Today’s Wikipedia article of the day is “Ode on a Grecian Urn,” and Keats is a relevant figure for MMOs. He was a candle that burned brightly and quickly. His odes constituted a new form of poem, although those not immersed in poesy are unlikely to see them as much different from other forms. His works are known more for an effusion of passion and imagery than technical perfection; some say his best works are marred by unbecoming lines, and others debate whether controversial lines “work.”
If you’re not getting the connection, your link on that last one is “bug or feature?” “Ode on a Grecian Urn” is an old favorite that exhibits this well. There are several points when you might pause and ask whether a line really works, either in its content or its form. To my mind, some of them work just because of that — “More happy love! more happy, happy love!” succeeds only to the extent that you accept a narrator effusively overcome by the moment.
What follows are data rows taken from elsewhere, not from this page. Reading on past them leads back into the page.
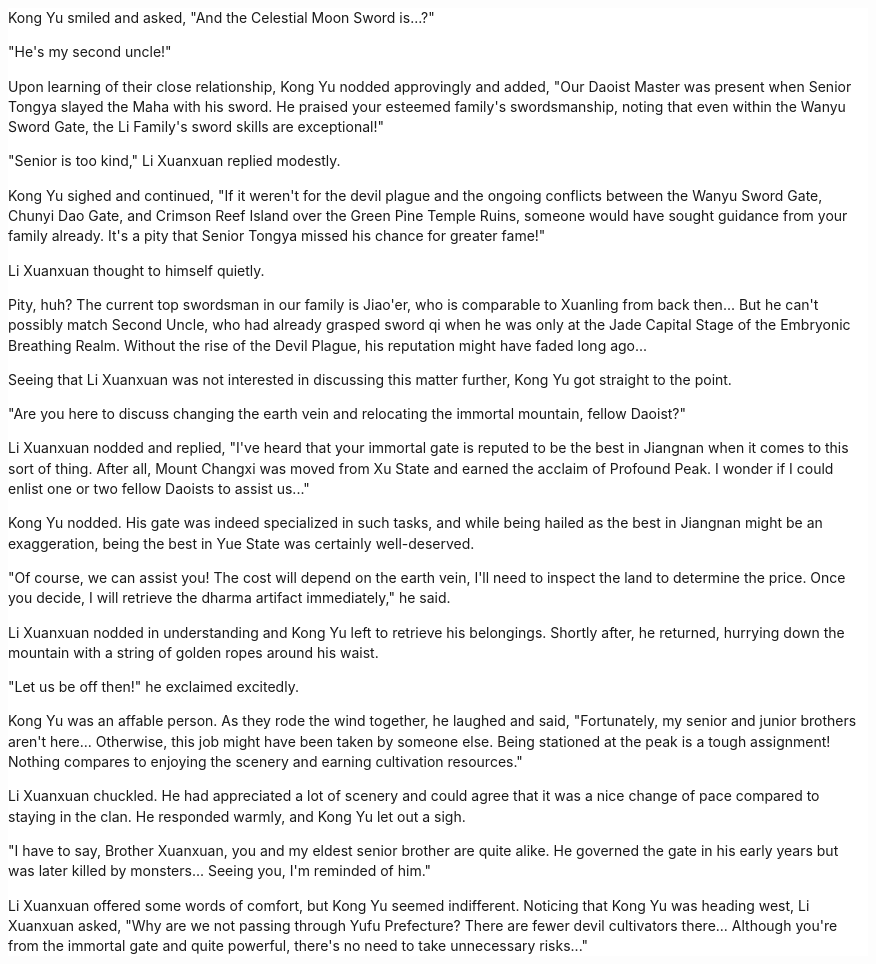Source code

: Kong Yu smiled and asked, "And the Celestial Moon Sword is...?"

"He's my second uncle!"

Upon learning of their close relationship, Kong Yu nodded approvingly and added, "Our Daoist Master was present when Senior Tongya slayed the Maha with his sword. He praised your esteemed family's swordsmanship, noting that even within the Wanyu Sword Gate, the Li Family's sword skills are exceptional!"

"Senior is too kind," Li Xuanxuan replied modestly.

Kong Yu sighed and continued, "If it weren't for the devil plague and the ongoing conflicts between the Wanyu Sword Gate, Chunyi Dao Gate, and Crimson Reef Island over the Green Pine Temple Ruins, someone would have sought guidance from your family already. It's a pity that Senior Tongya missed his chance for greater fame!"

Li Xuanxuan thought to himself quietly.

Pity, huh? The current top swordsman in our family is Jiao'er, who is comparable to Xuanling from back then... But he can't possibly match Second Uncle, who had already grasped sword qi when he was only at the Jade Capital Stage of the Embryonic Breathing Realm. Without the rise of the Devil Plague, his reputation might have faded long ago...

Seeing that Li Xuanxuan was not interested in discussing this matter further, Kong Yu got straight to the point.

"Are you here to discuss changing the earth vein and relocating the immortal mountain, fellow Daoist?"

Li Xuanxuan nodded and replied, "I've heard that your immortal gate is reputed to be the best in Jiangnan when it comes to this sort of thing. After all, Mount Changxi was moved from Xu State and earned the acclaim of Profound Peak. I wonder if I could enlist one or two fellow Daoists to assist us..."

Kong Yu nodded. His gate was indeed specialized in such tasks, and while being hailed as the best in Jiangnan might be an exaggeration, being the best in Yue State was certainly well-deserved.

"Of course, we can assist you! The cost will depend on the earth vein, I'll need to inspect the land to determine the price. Once you decide, I will retrieve the dharma artifact immediately," he said.

Li Xuanxuan nodded in understanding and Kong Yu left to retrieve his belongings. Shortly after, he returned, hurrying down the mountain with a string of golden ropes around his waist.

"Let us be off then!" he exclaimed excitedly.

Kong Yu was an affable person. As they rode the wind together, he laughed and said, "Fortunately, my senior and junior brothers aren't here... Otherwise, this job might have been taken by someone else. Being stationed at the peak is a tough assignment! Nothing compares to enjoying the scenery and earning cultivation resources."

Li Xuanxuan chuckled. He had appreciated a lot of scenery and could agree that it was a nice change of pace compared to staying in the clan. He responded warmly, and Kong Yu let out a sigh.

"I have to say, Brother Xuanxuan, you and my eldest senior brother are quite alike. He governed the gate in his early years but was later killed by monsters... Seeing you, I'm reminded of him."

Li Xuanxuan offered some words of comfort, but Kong Yu seemed indifferent. Noticing that Kong Yu was heading west, Li Xuanxuan asked, "Why are we not passing through Yufu Prefecture? There are fewer devil cultivators there... Although you're from the immortal gate and quite powerful, there's no need to take unnecessary risks..."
On content, do we really want to celebrate eternally unfulfilled desire? If Epicurus had a hell, that would be it, but there is a Romantic ideal in teetering on the verge of satisfaction. There many ways to take (or not) the last two lines.
As an MMO player, if you have not read “Ode on a Grecian Urn,” you really ought. Someone pick a tune, and it could be our national anthem. That eternally unfulfilled desire? That’s what you are paying for. Those frozen lovers are your treadmill, always on the verge of ecstacy, never quite reaching it, where joy is found in the endless almost-attaining. The world is static, unchanging, with events clearly happening but never actually resolving. There is an eternal spring, and the silent pipes play on.
: Zubon
For anyone who does not believe in poetry-based “controversy,” (1) this was bleeding-edge stuff in 1819, and (2) like you have never seen a forum explode about whether changing Rogue positional damage by 2% will completely ruin the game.